Out: Fat shaming. In: Trash shaming

We’ve probably had a “shaming” society pretty much as long as the country has been here. Seriously… if you were in Massachusetts in the 1600s and wore the wrong clothes they could lock you in the stocks overnight. But shaming has gone digital in the era of social media which makes it much faster and easier to pass judgment on people you’ve never even met and sometimes it can come back to haunt you. Fat shaming, for example, can get you in trouble, as one comedian recently found out. But not all the shaming is happening online. In Seattle, Washington, the local government is going all old school on the residents and sending out real live people to poke through your trash and call you out if you’re not recycling carefully enough. (Fox News)

When it comes to garbage, the city of Seattle has launched a waste war.

Nine full-time solid waste inspectors have been hired as part of a controversial program to check city trash to make sure people are recycling. Additionally, contracted waste haulers have been effectively deputized as trash police, given the authority to tag bins when people fail to recycle and compost enough.

The program is now the subject of a lawsuit, as residents fume over what some call an intrusive government program.

“I understand people have noble goals,” said Keli Carender, who got tagged two weeks in a row, an offense that soon could bring a fine. “But at some point we have to say, you can’t violate my rights to achieve this noble goal.”

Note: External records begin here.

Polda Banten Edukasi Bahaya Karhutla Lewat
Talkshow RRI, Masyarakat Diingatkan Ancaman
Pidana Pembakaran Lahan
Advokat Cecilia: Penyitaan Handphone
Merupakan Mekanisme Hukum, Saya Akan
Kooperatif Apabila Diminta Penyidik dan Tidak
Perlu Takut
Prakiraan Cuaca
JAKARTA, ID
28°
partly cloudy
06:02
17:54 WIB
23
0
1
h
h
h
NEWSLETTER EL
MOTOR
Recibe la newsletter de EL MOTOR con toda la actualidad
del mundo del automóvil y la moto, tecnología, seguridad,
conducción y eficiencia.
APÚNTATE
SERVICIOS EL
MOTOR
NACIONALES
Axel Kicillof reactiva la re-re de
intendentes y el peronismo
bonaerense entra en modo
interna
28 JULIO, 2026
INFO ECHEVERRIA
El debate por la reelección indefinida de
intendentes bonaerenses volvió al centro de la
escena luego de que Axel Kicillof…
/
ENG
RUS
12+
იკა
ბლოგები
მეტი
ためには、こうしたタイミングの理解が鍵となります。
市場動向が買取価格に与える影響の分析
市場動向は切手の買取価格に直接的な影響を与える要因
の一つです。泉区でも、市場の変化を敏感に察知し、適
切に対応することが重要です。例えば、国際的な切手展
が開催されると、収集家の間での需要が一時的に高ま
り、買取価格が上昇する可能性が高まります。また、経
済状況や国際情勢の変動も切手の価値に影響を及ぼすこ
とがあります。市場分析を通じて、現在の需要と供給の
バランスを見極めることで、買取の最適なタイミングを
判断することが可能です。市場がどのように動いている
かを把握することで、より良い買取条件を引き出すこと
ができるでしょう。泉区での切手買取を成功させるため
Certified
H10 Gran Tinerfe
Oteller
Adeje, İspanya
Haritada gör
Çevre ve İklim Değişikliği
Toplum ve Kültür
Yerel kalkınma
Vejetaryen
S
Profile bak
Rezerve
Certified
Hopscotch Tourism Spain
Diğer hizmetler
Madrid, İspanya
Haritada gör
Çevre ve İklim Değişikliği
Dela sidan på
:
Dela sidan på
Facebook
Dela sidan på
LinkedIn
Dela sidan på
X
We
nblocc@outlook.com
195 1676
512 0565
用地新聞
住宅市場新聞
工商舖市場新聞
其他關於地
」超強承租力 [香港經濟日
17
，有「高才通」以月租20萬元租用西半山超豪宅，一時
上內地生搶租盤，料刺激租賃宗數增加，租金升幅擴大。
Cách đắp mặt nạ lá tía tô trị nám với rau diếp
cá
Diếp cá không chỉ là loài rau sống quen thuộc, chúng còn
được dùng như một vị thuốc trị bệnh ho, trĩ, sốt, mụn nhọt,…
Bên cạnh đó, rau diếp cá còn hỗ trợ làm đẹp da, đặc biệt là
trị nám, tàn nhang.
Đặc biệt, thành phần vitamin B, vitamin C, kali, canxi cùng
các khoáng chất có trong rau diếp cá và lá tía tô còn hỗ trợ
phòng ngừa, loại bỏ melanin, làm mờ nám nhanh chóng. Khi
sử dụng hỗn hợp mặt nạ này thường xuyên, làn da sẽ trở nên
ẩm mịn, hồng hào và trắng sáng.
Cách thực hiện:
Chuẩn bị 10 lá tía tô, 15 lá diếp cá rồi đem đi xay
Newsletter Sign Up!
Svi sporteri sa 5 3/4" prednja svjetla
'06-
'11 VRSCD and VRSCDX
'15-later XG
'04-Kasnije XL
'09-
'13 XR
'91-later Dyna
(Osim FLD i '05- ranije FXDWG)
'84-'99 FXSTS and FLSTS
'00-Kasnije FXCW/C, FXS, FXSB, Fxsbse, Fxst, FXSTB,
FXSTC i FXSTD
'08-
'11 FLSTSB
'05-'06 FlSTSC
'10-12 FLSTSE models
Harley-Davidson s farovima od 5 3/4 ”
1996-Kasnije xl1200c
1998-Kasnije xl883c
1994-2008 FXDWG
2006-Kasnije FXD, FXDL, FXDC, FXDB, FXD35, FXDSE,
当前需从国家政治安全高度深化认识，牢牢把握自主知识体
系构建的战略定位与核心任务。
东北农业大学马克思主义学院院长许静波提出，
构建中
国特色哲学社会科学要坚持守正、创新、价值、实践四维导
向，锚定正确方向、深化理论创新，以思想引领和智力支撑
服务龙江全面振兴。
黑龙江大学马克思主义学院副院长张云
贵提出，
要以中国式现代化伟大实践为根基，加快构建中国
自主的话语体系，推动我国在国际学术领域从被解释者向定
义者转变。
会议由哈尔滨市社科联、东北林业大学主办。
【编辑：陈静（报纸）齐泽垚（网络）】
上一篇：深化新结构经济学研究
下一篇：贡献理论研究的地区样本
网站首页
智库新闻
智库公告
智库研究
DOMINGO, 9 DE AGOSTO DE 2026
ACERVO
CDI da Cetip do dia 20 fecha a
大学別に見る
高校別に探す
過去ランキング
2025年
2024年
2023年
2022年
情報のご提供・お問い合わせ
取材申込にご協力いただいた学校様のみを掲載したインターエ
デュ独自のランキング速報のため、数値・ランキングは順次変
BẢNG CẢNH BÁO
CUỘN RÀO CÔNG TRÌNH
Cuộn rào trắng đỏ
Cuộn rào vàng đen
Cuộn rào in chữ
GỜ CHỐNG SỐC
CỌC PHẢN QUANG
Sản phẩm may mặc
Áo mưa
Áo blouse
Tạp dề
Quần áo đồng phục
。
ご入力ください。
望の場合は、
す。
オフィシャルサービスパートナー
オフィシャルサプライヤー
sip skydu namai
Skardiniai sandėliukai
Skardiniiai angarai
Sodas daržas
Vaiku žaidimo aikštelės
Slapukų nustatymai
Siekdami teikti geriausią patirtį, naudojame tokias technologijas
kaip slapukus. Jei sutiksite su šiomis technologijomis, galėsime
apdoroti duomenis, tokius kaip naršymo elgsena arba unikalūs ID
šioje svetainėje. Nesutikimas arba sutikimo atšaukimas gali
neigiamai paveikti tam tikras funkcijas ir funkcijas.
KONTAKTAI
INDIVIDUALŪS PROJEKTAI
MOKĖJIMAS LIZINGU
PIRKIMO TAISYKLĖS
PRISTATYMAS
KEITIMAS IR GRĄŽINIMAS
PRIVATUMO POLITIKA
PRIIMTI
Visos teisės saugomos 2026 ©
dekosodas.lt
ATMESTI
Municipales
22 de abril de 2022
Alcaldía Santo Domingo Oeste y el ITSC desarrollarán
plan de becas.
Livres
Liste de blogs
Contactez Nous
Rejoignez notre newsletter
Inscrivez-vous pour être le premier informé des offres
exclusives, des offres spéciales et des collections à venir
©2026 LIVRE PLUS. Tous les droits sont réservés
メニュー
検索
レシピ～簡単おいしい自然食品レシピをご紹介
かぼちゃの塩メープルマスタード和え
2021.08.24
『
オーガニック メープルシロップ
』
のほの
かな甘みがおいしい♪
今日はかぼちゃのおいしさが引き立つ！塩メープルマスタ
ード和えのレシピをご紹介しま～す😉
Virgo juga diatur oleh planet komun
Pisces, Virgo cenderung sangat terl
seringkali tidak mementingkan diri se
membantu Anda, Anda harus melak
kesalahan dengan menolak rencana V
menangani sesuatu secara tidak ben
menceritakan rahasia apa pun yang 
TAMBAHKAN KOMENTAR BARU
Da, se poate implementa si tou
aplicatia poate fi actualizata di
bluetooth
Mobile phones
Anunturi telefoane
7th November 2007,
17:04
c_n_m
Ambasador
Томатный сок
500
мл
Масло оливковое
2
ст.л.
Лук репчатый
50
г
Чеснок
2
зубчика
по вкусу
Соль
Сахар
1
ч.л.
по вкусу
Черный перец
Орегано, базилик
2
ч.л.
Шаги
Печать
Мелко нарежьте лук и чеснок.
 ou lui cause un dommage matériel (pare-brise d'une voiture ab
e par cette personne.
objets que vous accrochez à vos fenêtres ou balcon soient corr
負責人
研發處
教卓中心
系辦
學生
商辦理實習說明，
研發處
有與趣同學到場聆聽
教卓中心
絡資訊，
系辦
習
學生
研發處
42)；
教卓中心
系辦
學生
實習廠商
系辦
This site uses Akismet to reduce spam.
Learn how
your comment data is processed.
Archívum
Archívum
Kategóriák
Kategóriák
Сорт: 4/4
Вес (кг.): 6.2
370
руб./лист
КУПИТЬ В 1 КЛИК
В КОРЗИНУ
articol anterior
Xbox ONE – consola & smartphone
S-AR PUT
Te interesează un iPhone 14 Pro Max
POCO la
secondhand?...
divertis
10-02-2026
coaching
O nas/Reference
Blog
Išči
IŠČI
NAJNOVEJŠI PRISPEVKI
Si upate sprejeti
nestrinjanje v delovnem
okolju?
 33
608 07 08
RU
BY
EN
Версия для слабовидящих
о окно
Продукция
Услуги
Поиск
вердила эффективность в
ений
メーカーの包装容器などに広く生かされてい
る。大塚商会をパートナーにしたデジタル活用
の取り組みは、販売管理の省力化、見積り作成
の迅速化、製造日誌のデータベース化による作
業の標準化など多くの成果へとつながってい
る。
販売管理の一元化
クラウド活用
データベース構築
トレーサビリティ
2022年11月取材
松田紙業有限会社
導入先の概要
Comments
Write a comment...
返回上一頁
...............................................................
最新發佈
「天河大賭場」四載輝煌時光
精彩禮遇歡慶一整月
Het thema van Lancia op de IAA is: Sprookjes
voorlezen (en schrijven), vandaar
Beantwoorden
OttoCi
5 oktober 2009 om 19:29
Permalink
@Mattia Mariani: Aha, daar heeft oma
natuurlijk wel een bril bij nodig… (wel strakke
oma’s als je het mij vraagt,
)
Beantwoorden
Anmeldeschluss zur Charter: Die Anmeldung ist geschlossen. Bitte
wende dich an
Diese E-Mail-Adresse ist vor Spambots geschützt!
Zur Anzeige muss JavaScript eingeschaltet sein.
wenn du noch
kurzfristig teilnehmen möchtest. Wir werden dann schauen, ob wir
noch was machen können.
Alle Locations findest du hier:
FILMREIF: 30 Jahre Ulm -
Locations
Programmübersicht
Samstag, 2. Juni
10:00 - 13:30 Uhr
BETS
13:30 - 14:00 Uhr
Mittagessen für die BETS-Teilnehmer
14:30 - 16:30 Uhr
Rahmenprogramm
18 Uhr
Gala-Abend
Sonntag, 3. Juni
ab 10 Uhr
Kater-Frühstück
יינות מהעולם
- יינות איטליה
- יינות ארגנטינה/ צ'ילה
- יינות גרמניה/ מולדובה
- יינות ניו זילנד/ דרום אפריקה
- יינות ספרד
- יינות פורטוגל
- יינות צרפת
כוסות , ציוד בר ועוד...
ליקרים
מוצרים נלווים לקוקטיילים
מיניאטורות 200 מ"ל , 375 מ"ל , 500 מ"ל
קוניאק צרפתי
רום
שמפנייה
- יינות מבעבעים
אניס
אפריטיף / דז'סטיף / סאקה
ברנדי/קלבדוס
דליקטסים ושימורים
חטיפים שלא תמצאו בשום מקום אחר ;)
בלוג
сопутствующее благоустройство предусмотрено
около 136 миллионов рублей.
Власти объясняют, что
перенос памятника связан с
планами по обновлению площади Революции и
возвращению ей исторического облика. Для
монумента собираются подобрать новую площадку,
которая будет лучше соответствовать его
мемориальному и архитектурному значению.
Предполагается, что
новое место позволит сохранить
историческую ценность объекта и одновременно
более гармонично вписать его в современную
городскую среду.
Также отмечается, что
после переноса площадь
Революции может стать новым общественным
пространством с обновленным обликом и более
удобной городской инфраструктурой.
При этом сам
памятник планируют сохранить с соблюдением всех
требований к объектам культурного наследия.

This would normally be a story that’s prime for mocking, but once you get past the rather nanny-state sounding headline there are a couple of valid points. First, the angry residents are making a privacy claim, but that seems to be muddled at best. I know that in other states (like mine) the courts have ruled that anything you put out on trash day is fair game for law enforcement or pretty much anyone else. As the article notes, that’s a case which has gone to the Supreme Court. But the Washington State Supreme Court “went in the other direction” and said that the trash is protected. (Wait… they can do that?) Either way, claiming a violation of their 4th amendment rights seems to be a bit of a stretch to prevent having your trash inspected for recycling content.

Further, trash handling laws tend to be a local issue, or at most a state level debate. Residents have a lot more direct feedback and control of such things. If you don’t like the recycling laws where you live you should probably get them changed. In this case, they have mandated that some minimum percentage needs to be recycled or composted (because… Seattle) and if it’s the law it’s the law, no matter how much of a pain in the butt it may be.

Still, putting tags on people’s trash and highlighting their names in the local police report seems a bit much for a trash infraction, doesn’t it? Couldn’t this be settled with a ticket sent in the mail? I mean, we’re talking about a fine ranging from one dollar to fifty here. And while we’re on the subject of money, they hired nine full time government workers to look for recycling violators? How many fines do you have to collect to make up for all those salaries? Your tax dollars at work!